Please return the full listing exactly as written, with the images removed.
───── Records to process
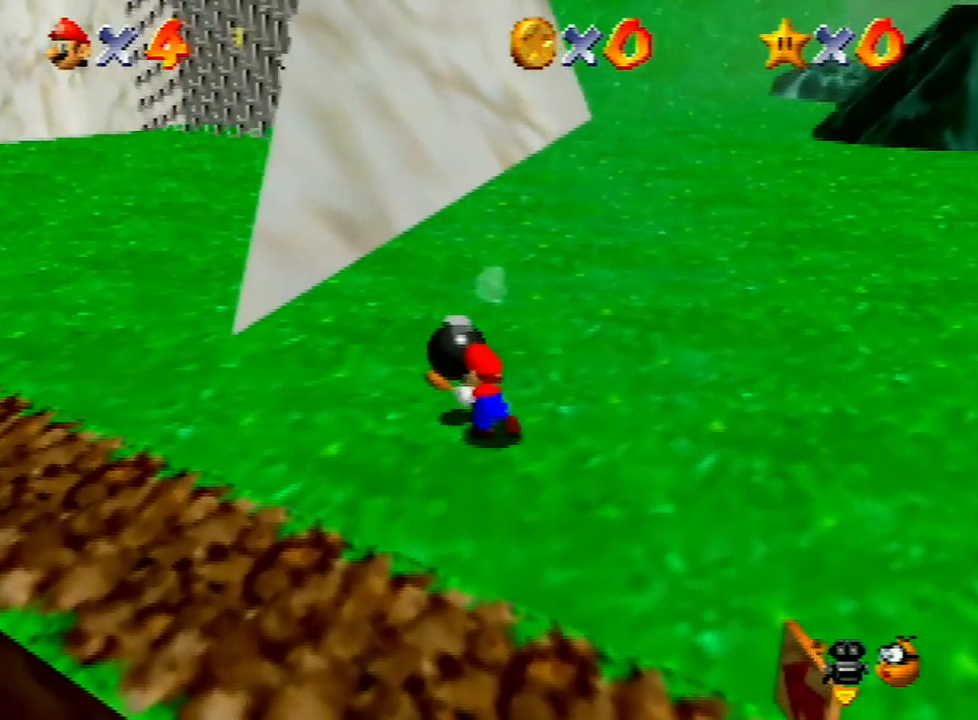
{"buttons": [], "left_stick": "up-left", "events": [[100, "left_stick", "up-left"], [333, "A", "down"], [500, "A", "up"]]}
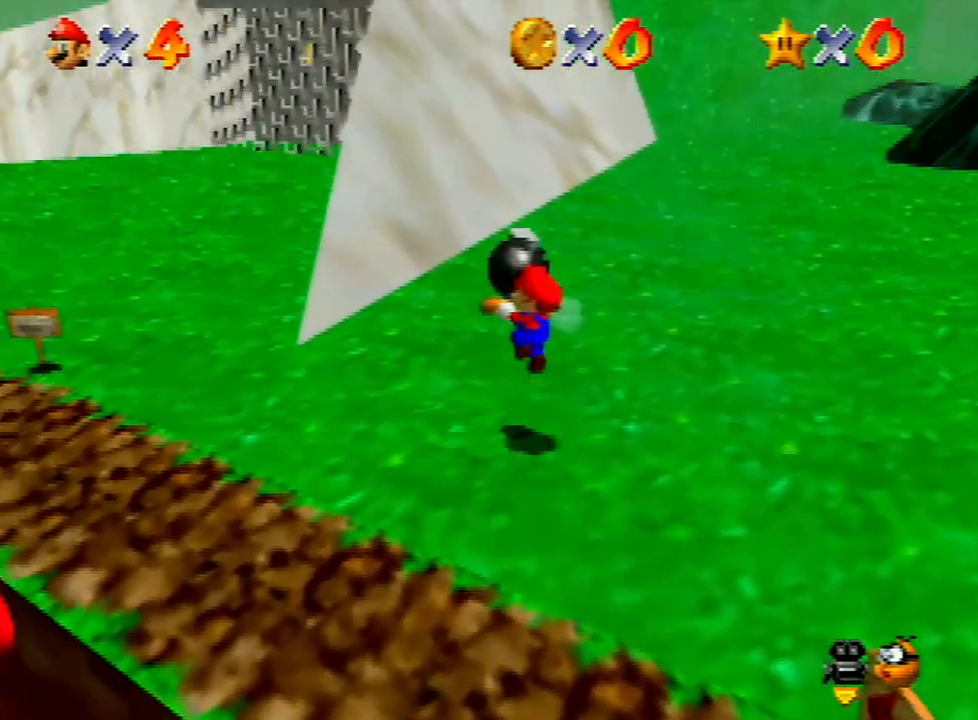
{"buttons": ["A", "B"], "left_stick": "up-left", "events": [[367, "A", "down"], [367, "B", "down"]]}
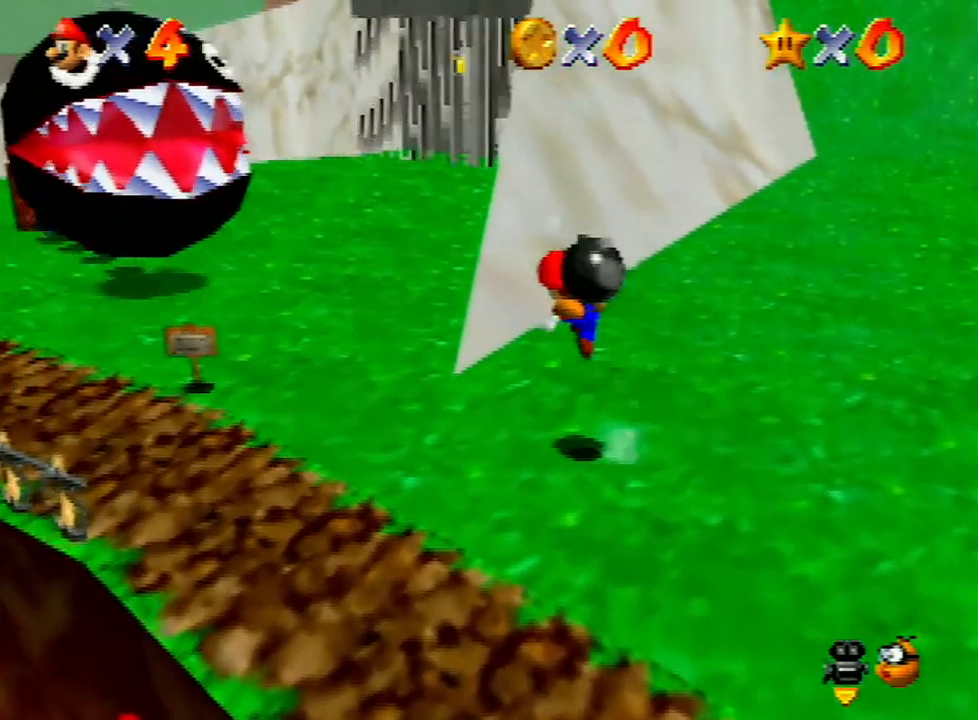
{"buttons": [], "left_stick": "center", "events": [[233, "A", "up"], [233, "B", "up"], [300, "left_stick", "center"]]}
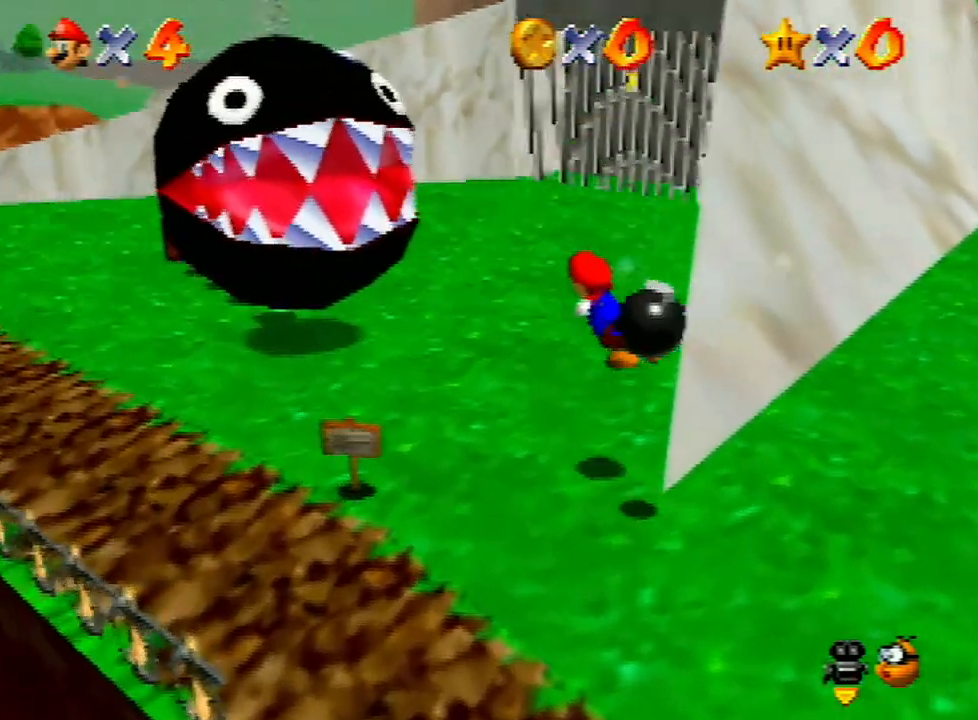
{"buttons": [], "left_stick": "center", "events": [[233, "B", "down"], [233, "left_stick", "down"], [300, "left_stick", "center"], [367, "B", "up"]]}
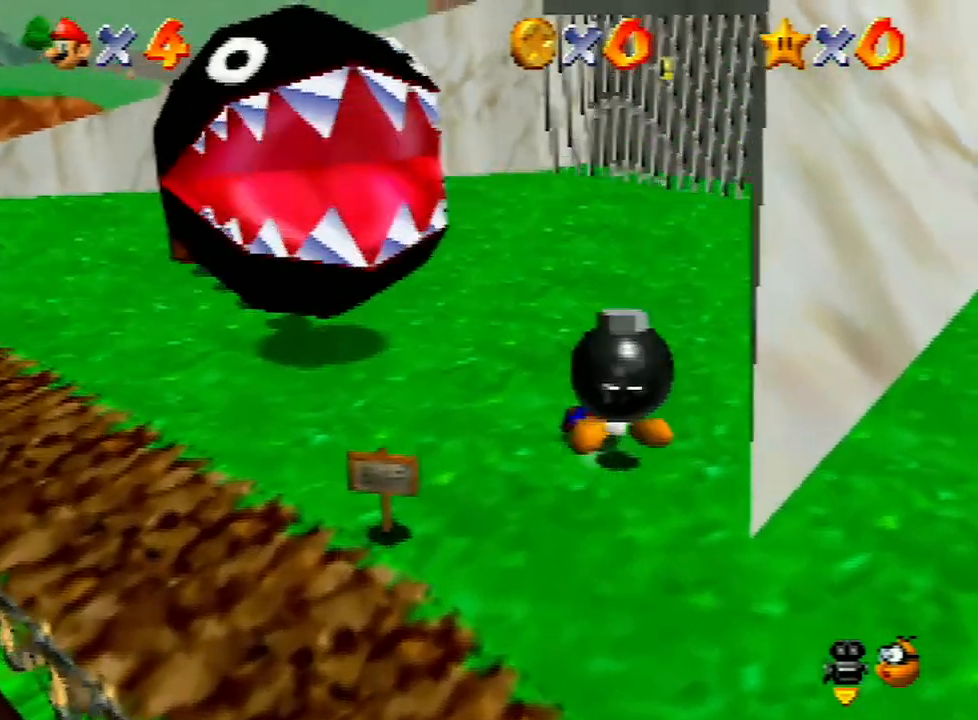
{"buttons": [], "left_stick": "down", "events": [[200, "C_LEFT", "down"], [267, "C_LEFT", "up"], [500, "left_stick", "down"]]}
──────────
*Finished task:*
{"buttons": [], "left_stick": "up-left", "events": [[100, "left_stick", "up-left"], [333, "A", "down"], [500, "A", "up"]]}
{"buttons": ["A", "B"], "left_stick": "up-left", "events": [[367, "A", "down"], [367, "B", "down"]]}
{"buttons": [], "left_stick": "center", "events": [[233, "A", "up"], [233, "B", "up"], [300, "left_stick", "center"]]}
{"buttons": [], "left_stick": "center", "events": [[233, "B", "down"], [233, "left_stick", "down"], [300, "left_stick", "center"], [367, "B", "up"]]}
{"buttons": [], "left_stick": "down", "events": [[200, "C_LEFT", "down"], [267, "C_LEFT", "up"], [500, "left_stick", "down"]]}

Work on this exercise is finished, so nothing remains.